Hay en nuestra relación con la política una curiosa coexistencia entre un generalizado sentimiento de insatisfacción permanente y un estado no menos crónico de resignación colectiva.
Como esas parejas que llevan años descontentas pero que ahí siguen, ahí también seguimos, llegando a cada proceso electoral mal que bien con los mismos candidatos, tal como aquellas llegan juntas, a pesar de no cruzar palabra, a todo almuerzo familiar, matrimonio y bautizo.
En relaciones así, suele alcanzarse un punto, entre cínico y triste, en el que nada parece ser capaz de ocasionar siquiera una encogida de hombros. Quizá estemos ahí.
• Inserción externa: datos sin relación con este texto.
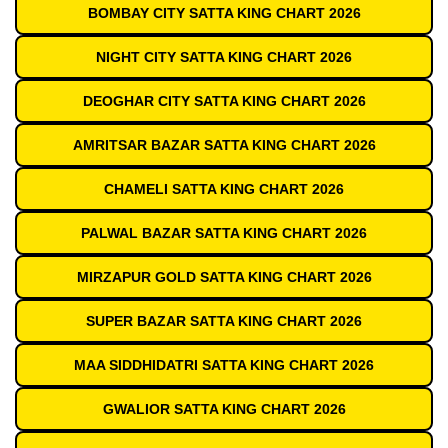
BOMBAY CITY SATTA KING CHART 2026
NIGHT CITY SATTA KING CHART 2026
DEOGHAR CITY SATTA KING CHART 2026
AMRITSAR BAZAR SATTA KING CHART 2026
CHAMELI SATTA KING CHART 2026
PALWAL BAZAR SATTA KING CHART 2026
MIRZAPUR GOLD SATTA KING CHART 2026
SUPER BAZAR SATTA KING CHART 2026
MAA SIDDHIDATRI SATTA KING CHART 2026
GWALIOR SATTA KING CHART 2026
Tal vez, quién sabe, incluso un poco más allá.
Porque unos maleantes lanzan balas —¡y granadas!— contra el costosísimo carro de otro que resulta tener descarados vínculos simultáneos con bandas de narcotraficantes y con un partido político —y más de un gobierno—, y el escándalo parece generar más ventas de periódicos que verdadera alarma.
Y el partido en cuestión se limita a exigir la expulsión del prófugo y la depuración de su padrón de militantes, como si tales medidas alcanzaran para devolvernos una tranquilidad que tampoco parecemos haber perdido del todo.
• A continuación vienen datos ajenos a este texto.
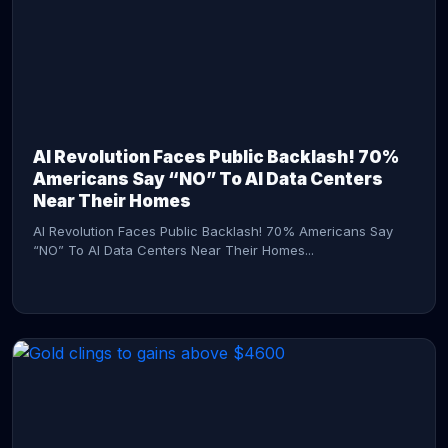
AI Revolution Faces Public Backlash! 70%
Americans Say “NO” To AI Data Centers
Near Their Homes
AI Revolution Faces Public Backlash! 70% Americans Say
“NO” To AI Data Centers Near Their Homes...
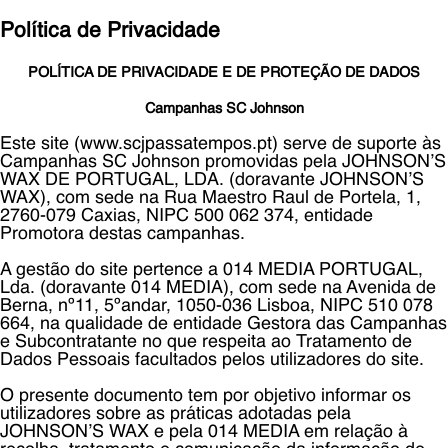
Política de Privacidade
POLÍTICA DE PRIVACIDADE E DE PROTEÇÃO DE DADOS
Campanhas SC Johnson
Este site (www.scjpassatempos.pt) serve de suporte às
Campanhas SC Johnson promovidas pela JOHNSON’S
WAX DE PORTUGAL, LDA. (doravante JOHNSON’S
WAX), com sede na Rua Maestro Raul de Portela, 1,
2760-079 Caxias, NIPC 500 062 374, entidade
Promotora destas campanhas.
A gestão do site pertence a 014 MEDIA PORTUGAL,
Lda. (doravante 014 MEDIA), com sede na Avenida de
Berna, nº11, 5ºandar, 1050-036 Lisboa, NIPC 510 078
664, na qualidade de entidade Gestora das Campanhas
e Subcontratante no que respeita ao Tratamento de
Dados Pessoais facultados pelos utilizadores do site.
O presente documento tem por objetivo informar os
utilizadores sobre as práticas adotadas pela
JOHNSON’S WAX e pela 014 MEDIA em relação à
Porque parlamentarios de otra agrupación política usan dinero público para viajar a un evento partidario y suponen que, al devolver ellos la plata, tendríamos que estar todos agradecidos y de acuerdo con la Comisión de Ética del Congreso en que no es para tanto.
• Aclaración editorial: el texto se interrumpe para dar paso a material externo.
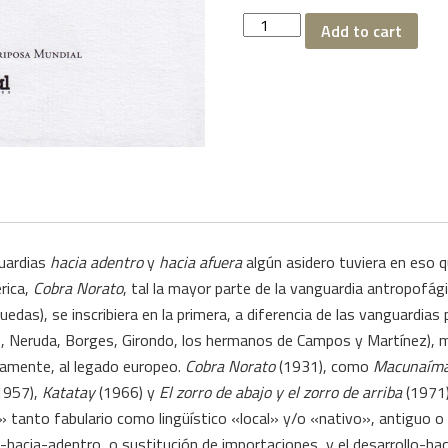
Cobra
Add to cart
Norato
quantity
guardias
hacia adentro
y
hacia afuera
algún asidero tuviera en eso
rica,
Cobra Norato
, tal la mayor parte de la vanguardia antropofági
uedas), se inscribiera en la primera, a diferencia de las vanguardia
o, Neruda, Borges, Girondo, los hermanos de Campos y Martínez), m
vamente, al legado europeo.
Cobra Norato
(1931), como
Macunaím
1957),
Katatay
(1966) y
El zorro de abajo y el zorro de arriba
(1971)
» tanto fabulario como lingüístico «local» y/o «nativo», antiguo o 
o-hacia-adentro, o sustitución de importaciones, y el desarrollo-ha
Y la solución que propone un representante oficialista, y el propio partido de los viajeros, es suspender la entrega de pasajes y no a los congresistas, como si el problema fuera la disponibilidad de boletos y no la disposición de tantos legisladores a buscar el beneficio propio.
En un contexto así, en el que además dos ex presidentes y potenciales candidatos tienen investigaciones pendientes o truncas, vale preguntarse si quedará todavía algo —más allá de asuntos puntuales como el Régimen Laboral Juvenil o el debate sobre la Unión Civil— que pueda movernos de la resignación al hartazgo o de la indiferencia a la indignación.
O si de verdad cabe esperar que alguna reforma a las normas electorales, como la eliminación del voto preferencial, pueda contribuir a una efectiva mejora en la actividad política o en la calidad de sus participantes, lo que considero tan probable como la tantas veces anunciada mejora de nuestro torneo local de fútbol con cada nuevo cambio de las reglas del campeonato.
Propongo, en cualquier caso, si alguna fe nos queda en el impacto que pueda tener un cambio normativo, que se elimine el voto obligatorio. Que enfrenten los partidos el desafío de movernos a votar; y que asumamos nosotros el costo de nuestro inmovilismo o la responsabilidad de nuestras decisiones.